Desert Orthopedic Center, Palm Desert, California, U.S.A.
Arthroscopy. 2021 Nov;37(11):3241-3247. doi: 10.1016/j.arthro.2021.04.060. Epub 2021 May 5.
The purpose of our study was to compare real-time, live observational scoring with delayed retrospective video review of operative performance and to determine whether the evaluation method affected the attainment of proficiency benchmarks.

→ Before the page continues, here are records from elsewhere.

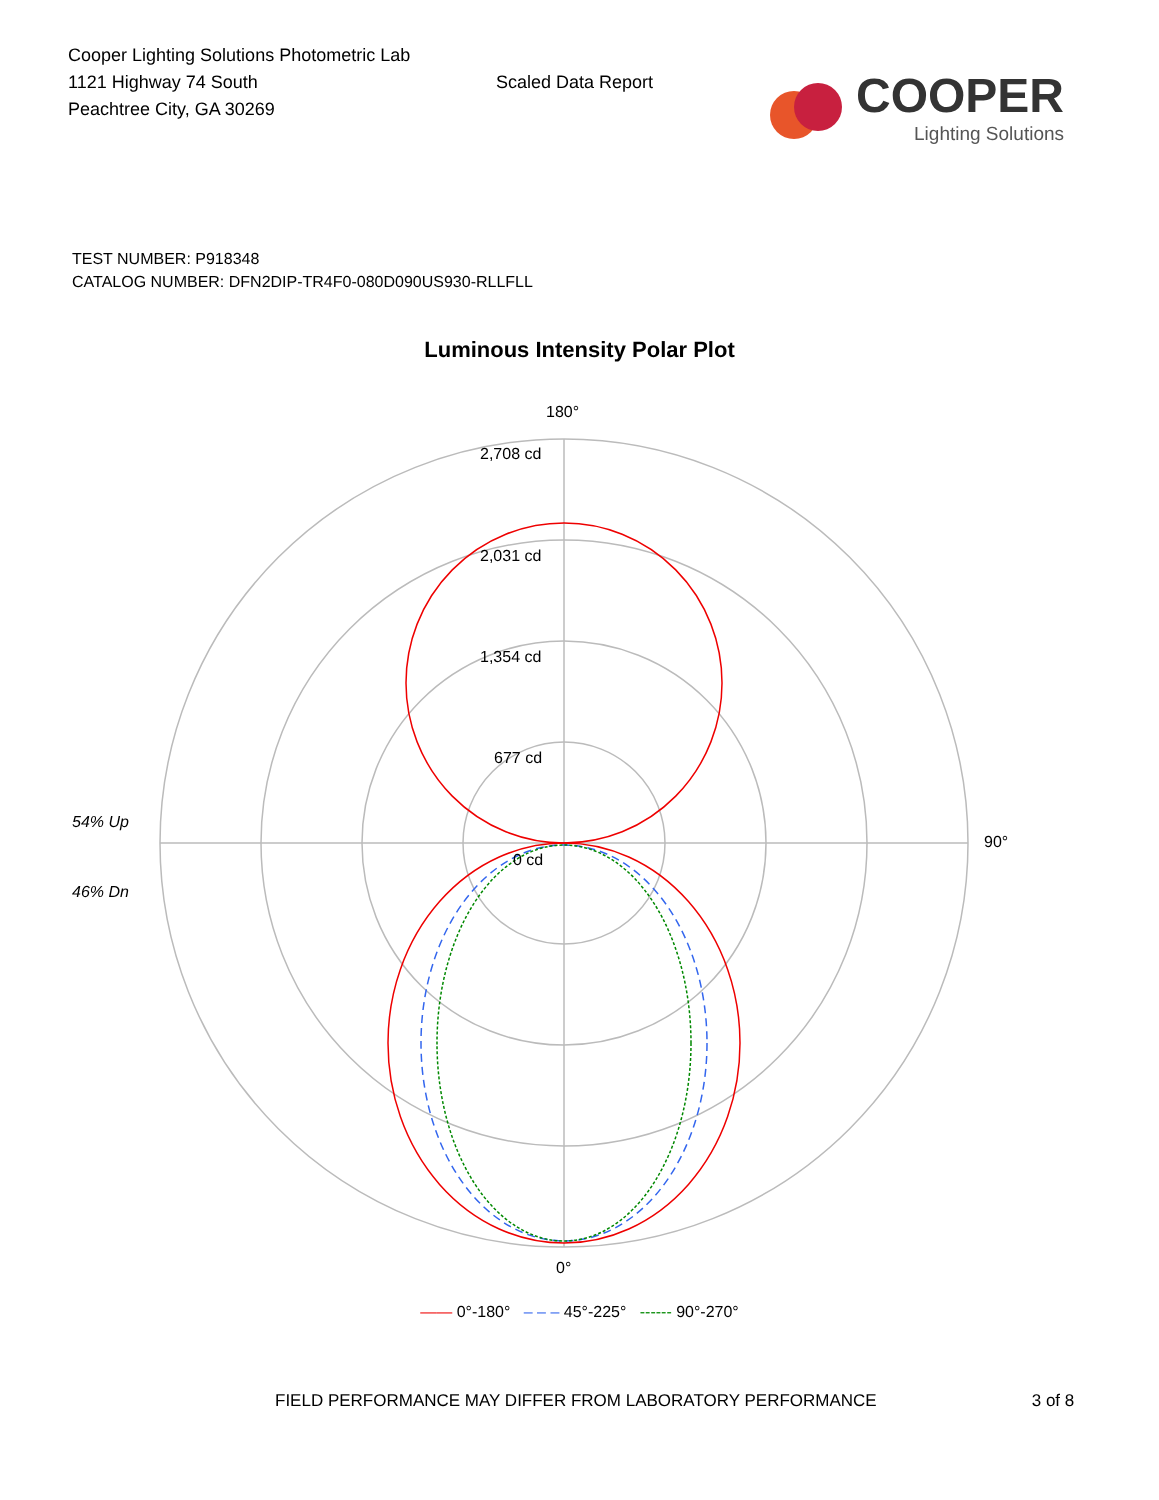Cooper Lighting Solutions Photometric Lab
1121 Highway 74 South
Peachtree City, GA 30269
Scaled Data Report
COOPER
Lighting Solutions
TEST NUMBER: P918348
CATALOG NUMBER: DFN2DIP-TR4F0-080D090US930-RLLFLL
Luminous Intensity Polar Plot
180°
2,708 cd
2,031 cd
1,354 cd
677 cd
54% Up
0 cd
90°
46% Dn
0°
—— 0°-180° – – – 45°-225° ------ 90°-270°
FIELD PERFORMANCE MAY DIFFER FROM LABORATORY PERFORMANCE 3 of 8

Sixteen arthroscopy/sports medicine fellows and 2 senior residents completed training to perform arthroscopic Bankart repairs (ABRs) and arthroscopic rotator cuff repairs (ARCRs) using a proficiency-based progression curriculum. Each final operative performance for 15 randomly selected ABRs and 13 ARCRs performed on cadavers were scored live (observation during the operative performance) and on delayed video review (6-8 weeks) by 1 of 15 trained raters using validated metric-based (step and error) assessment tools. The inter-rater reliability (IRR) of live versus video review by a single rater was calculated, and changes to the trainee's attainment of the proficiency benchmarks were noted. The correlation coefficient (r) and the R were also calculated for the paired scores from the randomly selected performances.

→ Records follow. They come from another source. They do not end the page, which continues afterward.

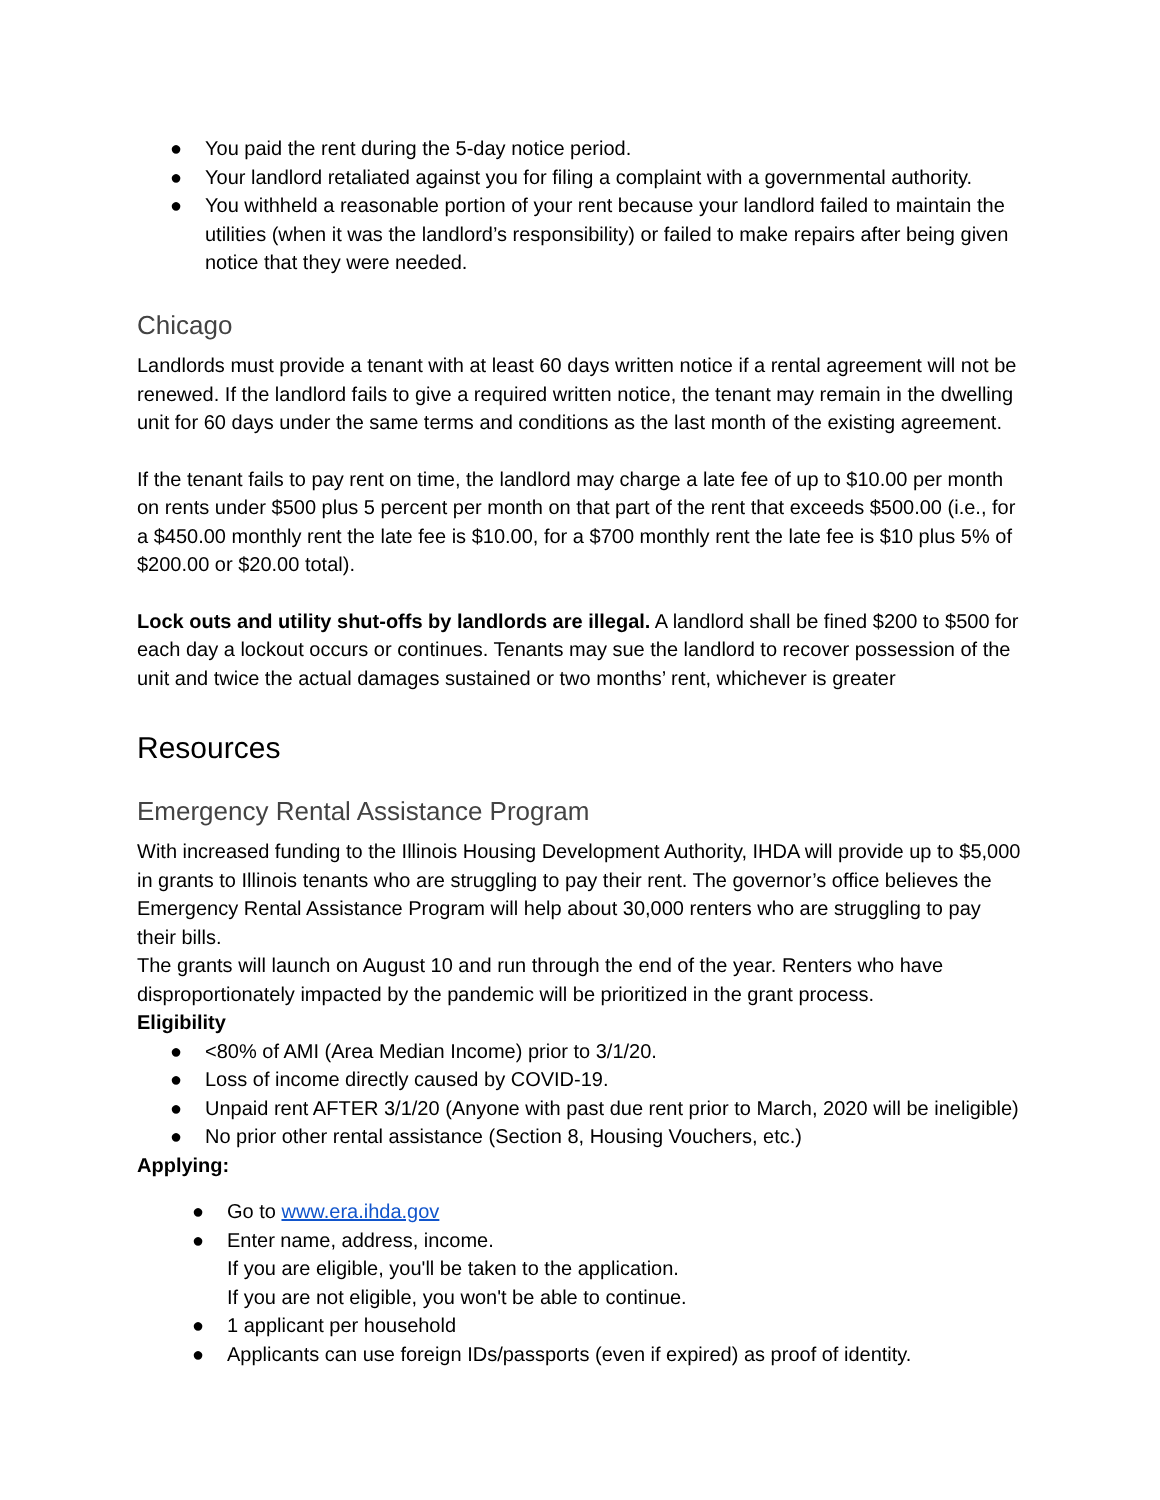● You paid the rent during the 5-day notice period.
● Your landlord retaliated against you for filing a complaint with a governmental authority.
● You withheld a reasonable portion of your rent because your landlord failed to maintain the utilities (when it was the landlord’s responsibility) or failed to make repairs after being given notice that they were needed.
Chicago
Landlords must provide a tenant with at least 60 days written notice if a rental agreement will not be renewed. If the landlord fails to give a required written notice, the tenant may remain in the dwelling unit for 60 days under the same terms and conditions as the last month of the existing agreement.
If the tenant fails to pay rent on time, the landlord may charge a late fee of up to $10.00 per month on rents under $500 plus 5 percent per month on that part of the rent that exceeds $500.00 (i.e., for a $450.00 monthly rent the late fee is $10.00, for a $700 monthly rent the late fee is $10 plus 5% of $200.00 or $20.00 total).
Lock outs and utility shut-offs by landlords are illegal. A landlord shall be fined $200 to $500 for each day a lockout occurs or continues. Tenants may sue the landlord to recover possession of the unit and twice the actual damages sustained or two months’ rent, whichever is greater
Resources
Emergency Rental Assistance Program
With increased funding to the Illinois Housing Development Authority, IHDA will provide up to $5,000 in grants to Illinois tenants who are struggling to pay their rent. The governor’s office believes the Emergency Rental Assistance Program will help about 30,000 renters who are struggling to pay their bills.
The grants will launch on August 10 and run through the end of the year. Renters who have disproportionately impacted by the pandemic will be prioritized in the grant process.
Eligibility
● <80% of AMI (Area Median Income) prior to 3/1/20.
● Loss of income directly caused by COVID-19.
● Unpaid rent AFTER 3/1/20 (Anyone with past due rent prior to March, 2020 will be ineligible)
● No prior other rental assistance (Section 8, Housing Vouchers, etc.)
Applying:
● Go to www.era.ihda.gov
● Enter name, address, income.
If you are eligible, you'll be taken to the application.
If you are not eligible, you won't be able to continue.
● 1 applicant per household
● Applicants can use foreign IDs/passports (even if expired) as proof of identity.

No significant differences in the observed IRR agreement or the attainment of the proficiency benchmarks were found when comparing live to video assessment for either ABR or ARCR. The correlation coefficients r and R were considerably lower than the agreement coefficient (IRR) for rotator cuff steps (e.g., R = 0.74 vs. IRR = 0.97, P = 0.001); Bankart errors (R = 0.73 vs. IRR = 0.98, P = 0.006); and rotator cuff errors (R = 0.48 vs. IRR = 0.98, P = 0.0002).

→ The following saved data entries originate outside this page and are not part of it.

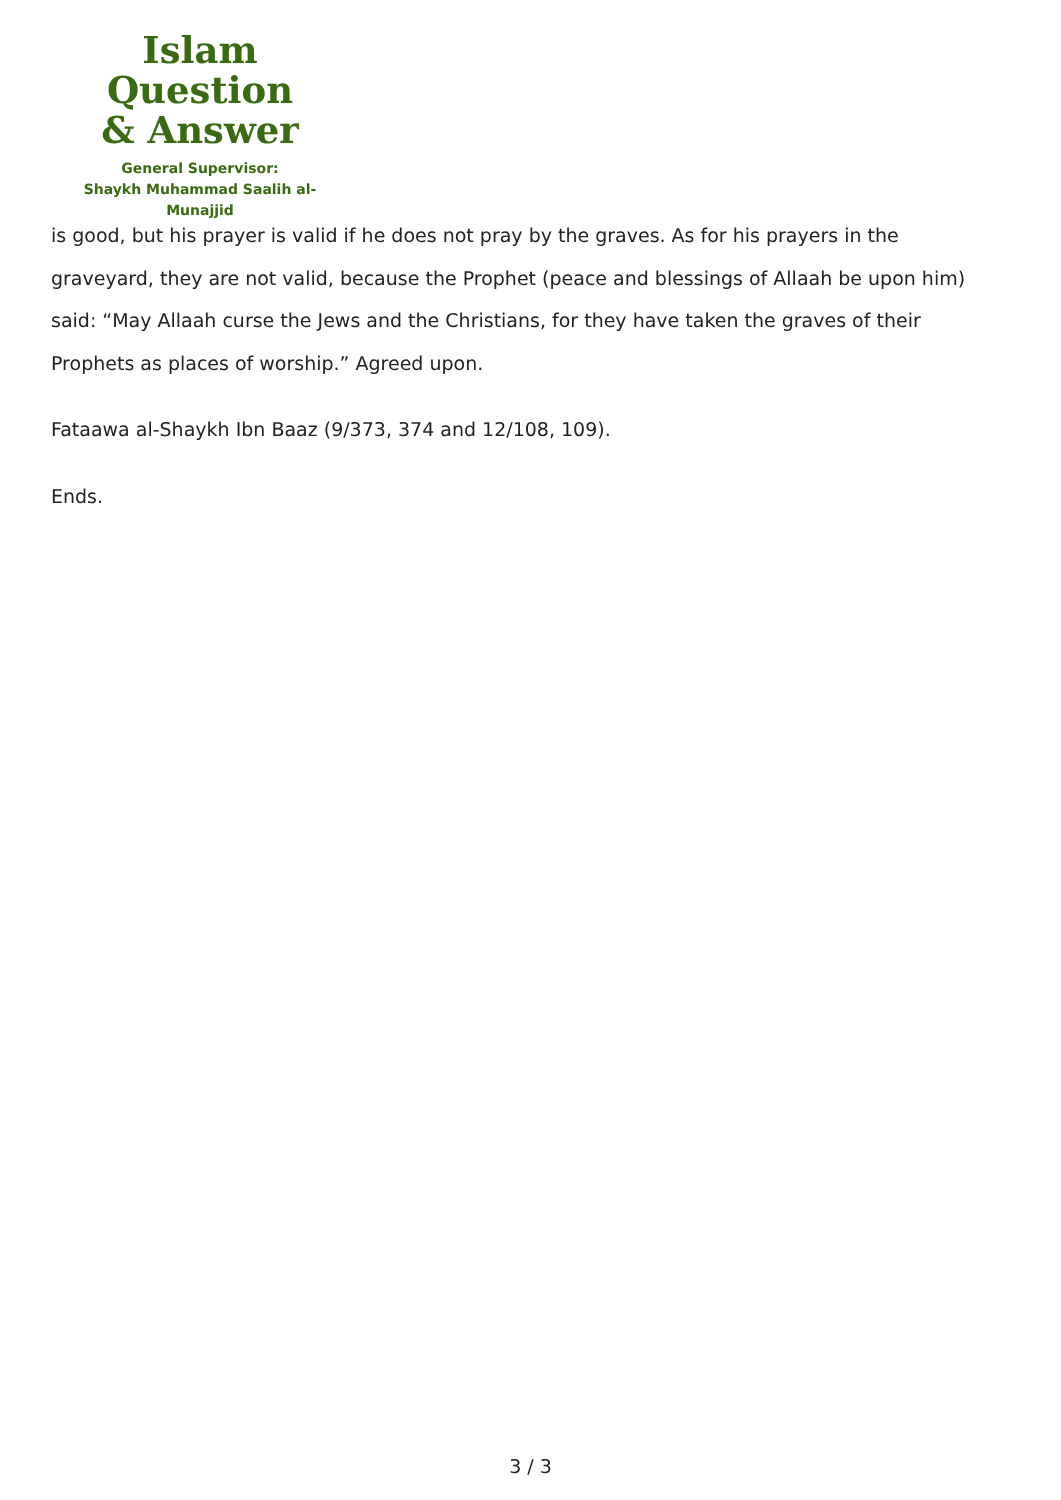Islam Question
& Answer
General Supervisor:
Shaykh Muhammad Saalih al-Munajjid
is good, but his prayer is valid if he does not pray by the graves. As for his prayers in the graveyard, they are not valid, because the Prophet (peace and blessings of Allaah be upon him) said: “May Allaah curse the Jews and the Christians, for they have taken the graves of their Prophets as places of worship.” Agreed upon.
Fataawa al-Shaykh Ibn Baaz (9/373, 374 and 12/108, 109).
Ends.
3 / 3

Real-time live and delayed video-based scoring of operative performance are essentially equivalent for the metric-based assessments of operative performance in ABRs and ARCRs. When the IRR agreement coefficient was compared with the correlation coefficients, the former was found to have greater homogeneity and measurement precision.
Metric-based live scoring is reliable and accurate for operative performance assessment, including high-stakes evaluations.
本研究旨在比较实时现场观察评分与手术操作表现的延迟回顾性视频评估,并确定评估方法是否会影响熟练程度基准的达成。
16 名关节镜/运动医学研究员和 2 名高级住院医师完成了使用基于熟练程度的进展课程进行关节镜下 Bankart 修复术(ABR)和关节镜下肩袖修复术(ARCR)的培训。15 名经过培训的评估者中的 1 名对 15 个随机选择的 ABR 和 13 个 ARCR 的所有最终手术表现进行了实时(在手术过程中进行观察)和延迟视频回顾(6-8 周)评分,使用基于验证的基于度量(步骤和错误)的评估工具。计算了单个评估者的实时评分与视频评分之间的组内相关系数(IRR),并注意到学员达到熟练程度基准的变化。还计算了随机选择表现的配对评分的相关系数(r)和 R。
对于 ABR 或 ARCR,实时评估与视频评估相比,观察到的 IRR 一致性或熟练程度基准的达成均无显着差异。对于肩袖步骤(例如,R=0.74 与 IRR=0.97,P=0.001)、Bankart 错误(R=0.73 与 IRR=0.98,P=0.006)和肩袖错误(R=0.48 与 IRR=0.98,P=0.0002),相关系数 r 和 R 均远低于一致性系数(IRR)。
实时现场和基于延迟视频的手术表现评分对于 ABR 和 ARCR 的基于度量的手术表现评估基本等效。当将 IRR 一致性系数与相关系数进行比较时,前者具有更大的同质性和测量精度。
基于度量的实时评分对于手术表现评估是可靠且准确的,包括高风险评估。